Bart - I smell a museum.
Homer - Yeah, good things don't end with 'eum,' they end with 'mania' or 'teria.'

Homer - Hey boy! Wanna play catch?
Bart - No thanks dad.
Homer - When a son doesn't want to play catch with his father something is definitely wrong.
Grandpa Simpson - I'll play catch with you!
Homer - Go home.

I’m a public servant so I’m not permitted to use my own judgement in any way.

- Put out an APB on a Uosdwis R. Dewoh. Uh, better start with Greektown.
- That's "Homer J. Simpson", Chief. You're reading it upside down.
- Cancel that APB. But, uh, bring back some of them gyros.
- Uh, Chief? You're talking into your wallet.

I hope this has taught you kids a lesson: kids never learn!

Fat Tony is a cancer on this fair city! He is the cancer and I am the ... uh ... what cures cancer?

Marge - [on radio] Husband on murderous rampage. Send help. Over.
Wiggum - Whew, thank God that's over. I was worried for a little bit.

When i grow up, I want to be a principal or a caterpillar.

Hi, Super Nintendo Chalmers.

I stand by my racial slur.

Attempted murder, now honestly, what is that? Do they give a Nobel Prize for attempted chemistry?

Lawyer - Well, what about that tatoo on your chest? Doesn't it say Die, Bart, Die?
Sideshow Bob - No, that's German for 'The Bart, The."
Parole Judge - No one who speaks German can be an evil man! Parole Granted!

Dozens of people are gunned down each day, but until now, none of them was important. At three pm Friday, local autocrat C. Montgomery Burns was shot following a tense confrontation at the town hall. He was taken to a hospital where he was pronounced dead. He was then taken to a better hospital where his condition was upgraded to ‘alive’.

- Quick Smithers. Bring the mind eraser device!
- You mean the revolver, sir?
- Precisely.

I'll keep it short and sweet - family, Religion, friendship, these are the three demons you must slay if you wish to succeed in business.

- Hello, my name is Barney Gumble, and I'm an alcoholic.
- Mr Gumble, this is a girl scouts meeting.
- Is it? Or is it you girls can't admit that you have a problem?


Hi. I'm Troy McClure. You may remember me from such self help tapes as 'Smoke yourself thin' and 'Get some confidence, Stupid!'

Hi. I'm Troy McClure, you might remember me from such public service videos as 'Designated Drivers, the Lifesaving Nerds' and 'Phony Tornado Alarms Reduce Readiness.'

Don't kid yourself, Jimmy. If a cow ever got the chance, he'd eat you and everyone you care about!

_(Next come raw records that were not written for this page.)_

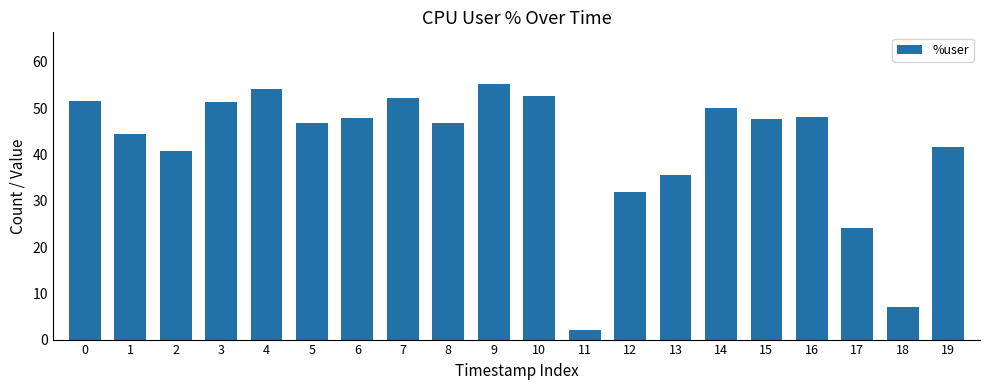

Is it true that the value at 7 is 52.3?

True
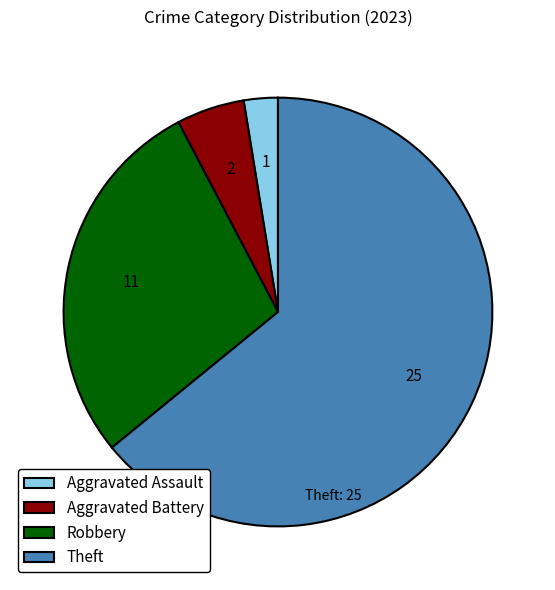

Approximately how many times larger is the value at Aggravated Assault compared to Aggravated Battery?

0.5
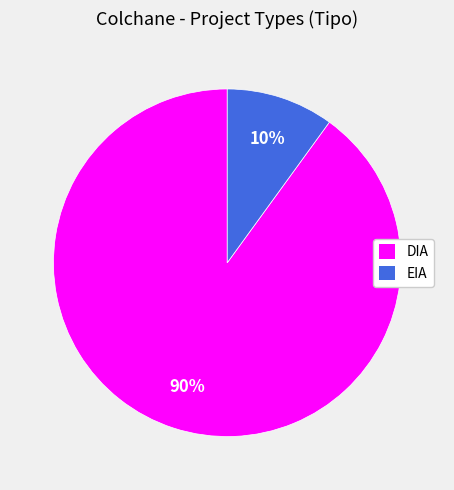

Is there a majority slice in this chart?

Yes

- My new movie is me, standing in front of a brick wall for 90 minutes. It cost 80 million dollars to make.
- How do you sleep at night?
- On top of a pile of money, with many beautiful women


Any half-assed musician can play a cover tune just like any blogger can get a laugh using Simpson's lines. The real talent lies in original thought – certainly in entertainment - everybody else should be working for the writers. Who is responsible for making a Simpson’s DVD worth buying? Cartoonists and voice people are talented but - if I’m not mistaken - they just do what they’re told. Do they not?

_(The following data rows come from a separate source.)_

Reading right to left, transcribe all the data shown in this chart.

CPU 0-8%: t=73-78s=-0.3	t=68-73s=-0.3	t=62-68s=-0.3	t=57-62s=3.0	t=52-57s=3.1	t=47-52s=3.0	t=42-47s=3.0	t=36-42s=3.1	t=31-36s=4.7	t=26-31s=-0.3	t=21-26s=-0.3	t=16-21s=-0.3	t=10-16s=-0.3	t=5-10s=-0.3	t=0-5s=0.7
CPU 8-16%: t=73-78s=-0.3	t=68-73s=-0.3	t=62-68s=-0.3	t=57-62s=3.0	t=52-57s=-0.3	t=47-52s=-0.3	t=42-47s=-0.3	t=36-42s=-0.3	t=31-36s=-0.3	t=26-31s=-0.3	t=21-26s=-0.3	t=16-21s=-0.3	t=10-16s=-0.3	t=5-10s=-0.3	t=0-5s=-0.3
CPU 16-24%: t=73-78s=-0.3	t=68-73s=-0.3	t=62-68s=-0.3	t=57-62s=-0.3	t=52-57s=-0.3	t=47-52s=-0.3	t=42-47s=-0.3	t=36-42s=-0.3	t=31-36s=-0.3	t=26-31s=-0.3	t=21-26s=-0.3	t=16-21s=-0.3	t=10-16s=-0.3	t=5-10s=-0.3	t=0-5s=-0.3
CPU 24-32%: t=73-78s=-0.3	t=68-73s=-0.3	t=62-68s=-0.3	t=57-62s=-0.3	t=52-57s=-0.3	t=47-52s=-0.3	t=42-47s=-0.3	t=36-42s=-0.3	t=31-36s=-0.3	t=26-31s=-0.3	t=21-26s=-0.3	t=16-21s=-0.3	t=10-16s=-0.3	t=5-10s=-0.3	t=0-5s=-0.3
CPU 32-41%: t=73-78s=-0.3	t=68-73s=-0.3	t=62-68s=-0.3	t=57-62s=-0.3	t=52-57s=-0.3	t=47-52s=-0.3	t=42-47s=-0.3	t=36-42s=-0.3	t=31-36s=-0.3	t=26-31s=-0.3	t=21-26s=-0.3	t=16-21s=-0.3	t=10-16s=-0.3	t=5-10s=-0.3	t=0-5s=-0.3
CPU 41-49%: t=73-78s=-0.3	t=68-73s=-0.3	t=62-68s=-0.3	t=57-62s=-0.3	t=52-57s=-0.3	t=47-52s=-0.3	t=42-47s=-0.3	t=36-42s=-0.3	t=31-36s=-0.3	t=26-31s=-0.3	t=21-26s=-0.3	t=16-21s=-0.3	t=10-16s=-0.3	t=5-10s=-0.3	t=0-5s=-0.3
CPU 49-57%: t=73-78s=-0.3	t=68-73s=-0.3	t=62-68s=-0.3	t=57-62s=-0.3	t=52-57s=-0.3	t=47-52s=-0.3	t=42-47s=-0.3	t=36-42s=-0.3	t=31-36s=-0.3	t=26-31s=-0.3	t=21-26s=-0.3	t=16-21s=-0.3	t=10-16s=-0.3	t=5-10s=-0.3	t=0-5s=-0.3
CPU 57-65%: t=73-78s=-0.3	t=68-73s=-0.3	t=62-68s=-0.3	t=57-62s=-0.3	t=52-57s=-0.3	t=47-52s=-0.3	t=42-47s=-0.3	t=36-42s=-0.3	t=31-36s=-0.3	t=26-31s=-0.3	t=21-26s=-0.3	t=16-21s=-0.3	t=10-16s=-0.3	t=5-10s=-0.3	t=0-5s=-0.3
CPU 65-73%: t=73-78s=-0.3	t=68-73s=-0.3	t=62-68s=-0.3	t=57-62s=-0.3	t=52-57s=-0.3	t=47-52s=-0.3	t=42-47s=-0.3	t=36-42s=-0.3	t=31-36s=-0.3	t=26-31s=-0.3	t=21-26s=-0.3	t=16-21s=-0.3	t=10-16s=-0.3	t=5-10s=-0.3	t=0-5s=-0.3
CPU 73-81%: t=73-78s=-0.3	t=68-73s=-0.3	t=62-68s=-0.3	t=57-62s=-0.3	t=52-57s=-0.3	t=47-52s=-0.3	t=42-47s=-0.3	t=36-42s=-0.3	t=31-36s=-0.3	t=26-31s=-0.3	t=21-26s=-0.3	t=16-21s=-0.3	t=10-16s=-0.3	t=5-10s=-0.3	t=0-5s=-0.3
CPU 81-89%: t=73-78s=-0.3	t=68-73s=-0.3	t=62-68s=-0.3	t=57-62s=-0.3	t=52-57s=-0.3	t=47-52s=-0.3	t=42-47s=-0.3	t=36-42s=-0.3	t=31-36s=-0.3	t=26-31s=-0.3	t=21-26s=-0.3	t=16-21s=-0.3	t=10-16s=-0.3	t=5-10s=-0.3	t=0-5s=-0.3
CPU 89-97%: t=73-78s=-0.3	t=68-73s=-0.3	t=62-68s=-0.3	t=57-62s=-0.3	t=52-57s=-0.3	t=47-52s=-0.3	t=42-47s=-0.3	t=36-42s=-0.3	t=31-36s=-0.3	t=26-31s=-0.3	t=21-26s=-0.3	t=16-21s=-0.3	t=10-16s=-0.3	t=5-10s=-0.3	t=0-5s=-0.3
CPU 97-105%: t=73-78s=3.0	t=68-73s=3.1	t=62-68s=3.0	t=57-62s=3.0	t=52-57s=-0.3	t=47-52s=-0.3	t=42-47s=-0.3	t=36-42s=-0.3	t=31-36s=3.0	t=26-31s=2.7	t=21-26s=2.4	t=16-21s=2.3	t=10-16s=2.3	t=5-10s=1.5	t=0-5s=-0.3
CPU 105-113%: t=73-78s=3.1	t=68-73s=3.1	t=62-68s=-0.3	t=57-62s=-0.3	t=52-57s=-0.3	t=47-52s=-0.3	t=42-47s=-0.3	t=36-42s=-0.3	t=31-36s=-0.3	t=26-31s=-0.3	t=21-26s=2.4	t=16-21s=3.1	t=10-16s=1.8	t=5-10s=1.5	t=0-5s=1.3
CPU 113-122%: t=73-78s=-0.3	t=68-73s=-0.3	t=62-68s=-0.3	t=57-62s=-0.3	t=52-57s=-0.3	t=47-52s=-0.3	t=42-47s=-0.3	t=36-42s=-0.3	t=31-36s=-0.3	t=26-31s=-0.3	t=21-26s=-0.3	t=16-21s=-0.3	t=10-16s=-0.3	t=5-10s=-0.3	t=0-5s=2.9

Creativity is also pretty useful in scientific research and on the soccer field but is far less important a golf course, or in during brain surgery. Originality is great in an entrepreneur but is usually not an admired quality in a business accountant - except maybe in a tax attorney. But in television - I believe good writers should be rich!

And now the writers are on strike – and good for them. Television has been awesome in recent years and it’s not just because Kiefer Sutherland is a good actor or Evangeline Lily is hot. Why did ‘Heroes’ work without a single well-know actor? Because it had a sick plotline.

But television studios love the strike – no overhead expenses and plenty of DVD’s to sell us so we can all ‘catch up’. If I was to stop buying series on DVD and switch to computer games or books or even ‘outdoor activities’ - I bet it would be a very short strike.